=== Your task ===
Please replace "scatter plot" with "scatter chart" in the lines from the one containing "Rank the categories" through the end of the records, leaving everything else unchanged. Omit the pictures from your answer.

*** Opening Data records ***

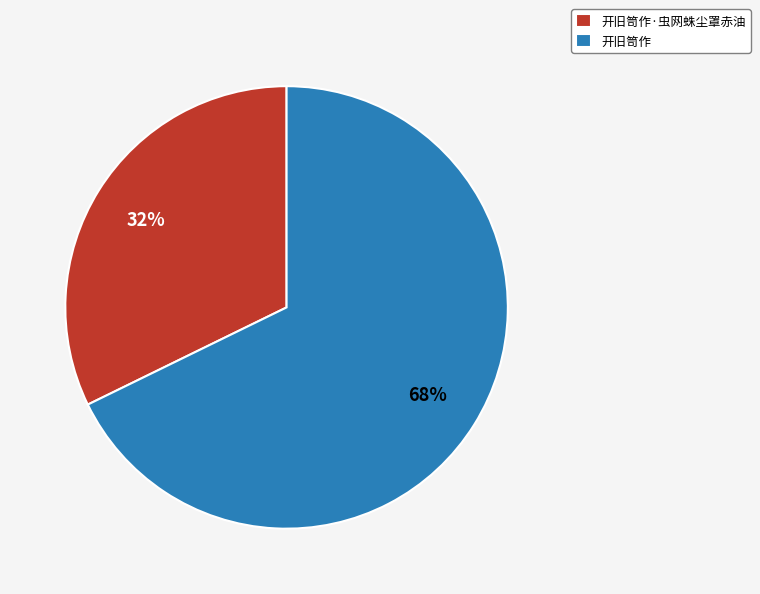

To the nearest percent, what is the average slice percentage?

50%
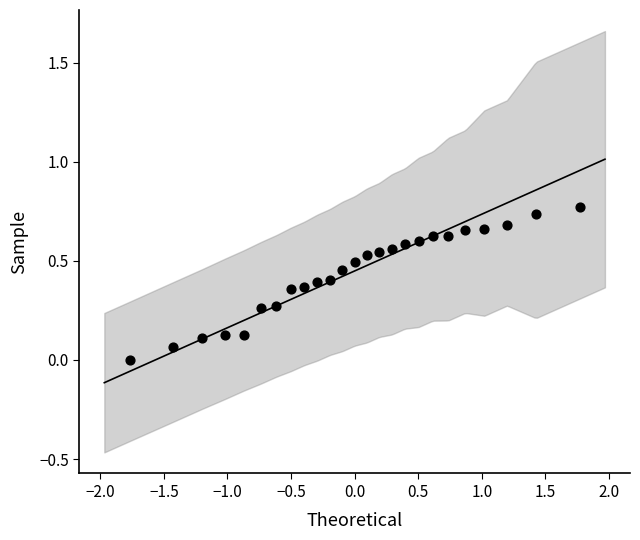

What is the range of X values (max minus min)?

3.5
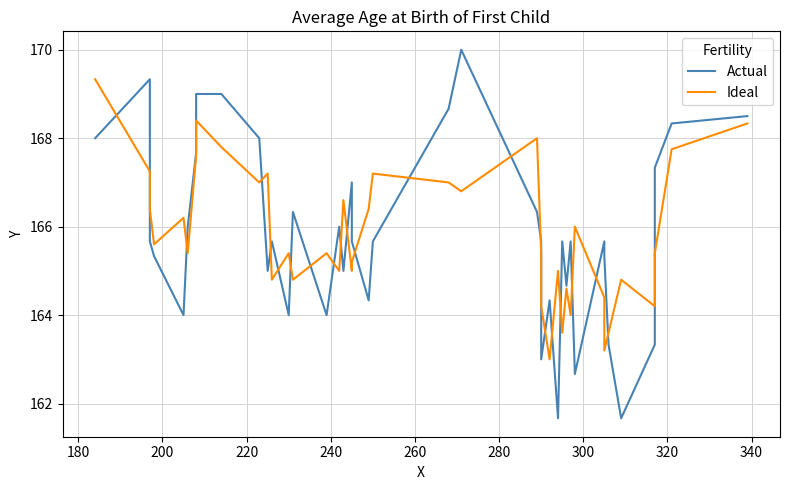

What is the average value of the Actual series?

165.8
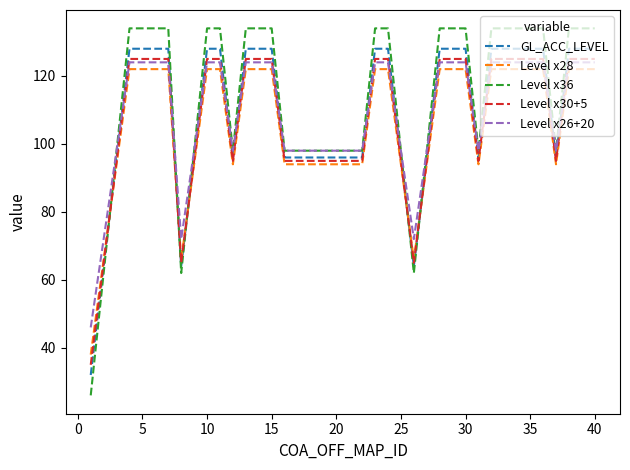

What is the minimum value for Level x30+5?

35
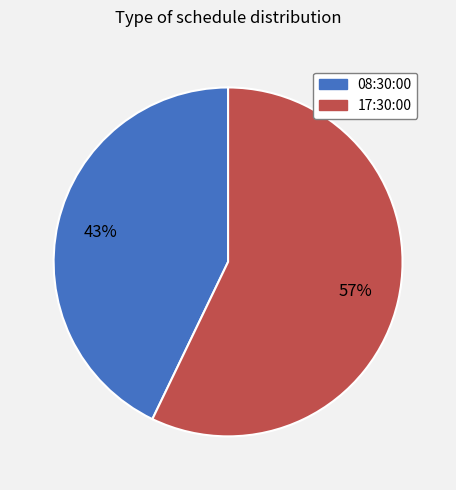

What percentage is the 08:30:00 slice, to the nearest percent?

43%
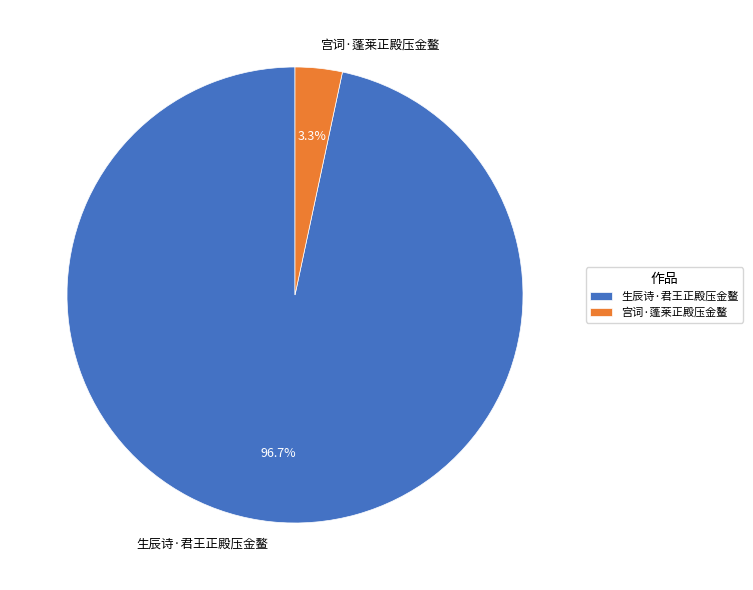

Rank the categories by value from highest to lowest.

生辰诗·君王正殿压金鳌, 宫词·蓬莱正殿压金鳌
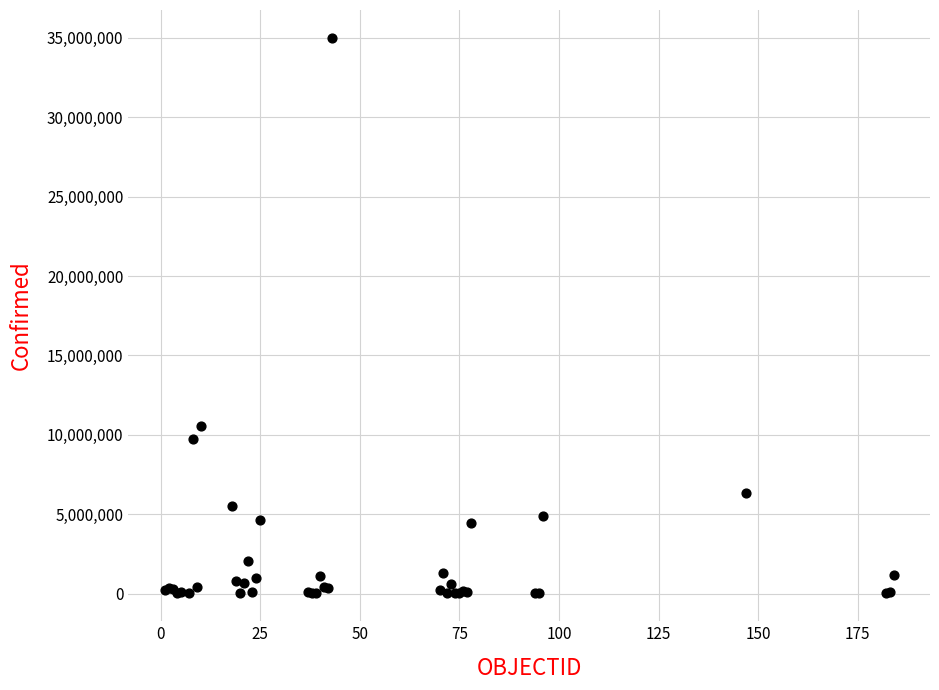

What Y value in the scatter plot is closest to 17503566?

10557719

*** Closing Data records ***

=== Task output ===
Rank the categories by value from highest to lowest.

生辰诗·君王正殿压金鳌, 宫词·蓬莱正殿压金鳌

What Y value in the scatter chart is closest to 17503566?

10557719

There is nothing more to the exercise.